Throughout this process, pragmatism will be critical. Referring to a recent conversation with a telco, James observed that the relationships between operators and intermediaries has always been there, though maybe not quite so visible. However, these will become more and more important in these edge scenarios.
“Quite frankly, [the telcos] don’t care if you know whether it’s them at the back end or whether they are fronting the engagement. Either way they’re in the mix and that’s what they care about. I think that’s how it’s going to pan out more.”
Apples and Edge Computing: A Taste of Things to Come?
Going back to the farming use case – what people refer to as the edge varies hugely. Can or should we expect edge servers to be regularly co-located with base stations, to really minimise the traffic and processing work further back in the network? Quite simply, it depends.
“One thing is the density of the population that you’re trying to hit with the service. In some cases, you’ll actually deploy on a very, very small box far out and in that particular case it’s highly unlikely you’d be deploying anything else on that.

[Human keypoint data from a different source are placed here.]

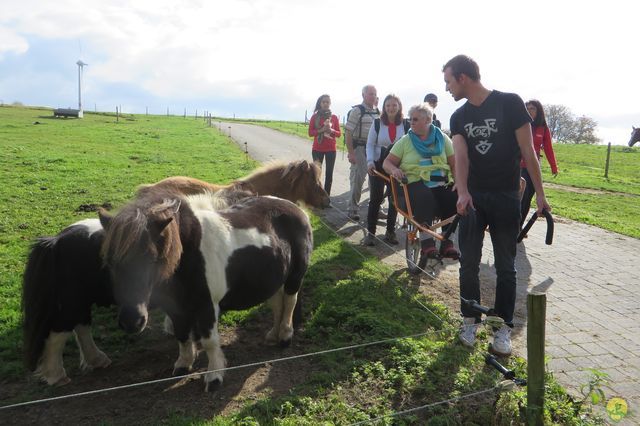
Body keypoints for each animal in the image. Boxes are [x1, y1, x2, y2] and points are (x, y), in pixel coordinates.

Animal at [98, 191, 316, 392]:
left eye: (153, 258)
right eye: (110, 260)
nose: (131, 321)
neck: (188, 254)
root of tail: (296, 208)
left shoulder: (207, 307)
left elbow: (210, 342)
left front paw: (214, 376)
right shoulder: (176, 309)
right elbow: (182, 335)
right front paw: (184, 364)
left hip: (294, 277)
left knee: (289, 302)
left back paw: (285, 336)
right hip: (274, 279)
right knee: (277, 304)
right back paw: (273, 334)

But it also depends on how big the application is and are you making it available for multiple enterprises or that specific enterprise?” James explained. “It will change over time, of course. For example, with Radio Intelligent Controllers, X-Apps and these sorts of thing.”
The main limitation is with the servers themselves, James noted.

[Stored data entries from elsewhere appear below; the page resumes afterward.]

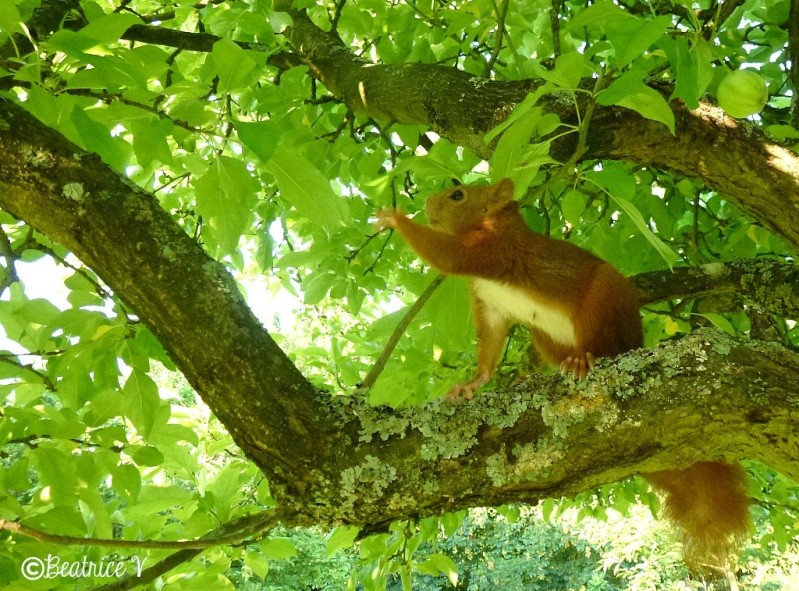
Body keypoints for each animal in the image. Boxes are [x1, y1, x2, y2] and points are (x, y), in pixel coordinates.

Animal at [378, 179, 752, 568]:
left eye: (457, 195)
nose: (426, 203)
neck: (495, 224)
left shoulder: (489, 250)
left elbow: (446, 255)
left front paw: (394, 219)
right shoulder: (490, 305)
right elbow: (490, 346)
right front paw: (471, 385)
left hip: (602, 303)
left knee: (605, 346)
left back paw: (584, 360)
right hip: (542, 335)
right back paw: (541, 373)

“In a radio unit scenario, the applications I expect would be very small right now, because the power consumption, footprint, and considerations like that are really important so far out at the edge. Then the question is, does it make sense to put the application there, or is it better on the device?
“Things are going to become more blurry about whether something is the network or not. Even from an operator perspective that boundary hasn’t been as clear as we like to think it is, because they’ve always supported customer devices.”
Working far out at the edge is a challenge, too, for Red Hat. “The further out you get in the network the smaller the server footprint and that means different requirements. We’re really scaling down the size of the deployments.
“Then [there’s] the whole management of that, because it’s not going to be just one server. In many cases these networks are going to become extraordinarily large. We’re talking about thousands and thousands of servers, distributed all over the place. How do you manage that and make sure they stay secure? Those are the sorts of things we’re working with.”
All of this shows movement in promising directions, making sure that the technology, the collaborations across hardware, software and systems integrators, and even the business models for the customers and value chain are all coming together. While this is exciting progress, James offers a note of caution about the speed of adoption.
“Once the technology’s available, then people can start thinking about how to use that technology to solve their particular problems. So there is a lag between when something is possible; when something is possible and it’s in your region; when something is possible, it’s in your region and you’ve understood what you can actually do with it.”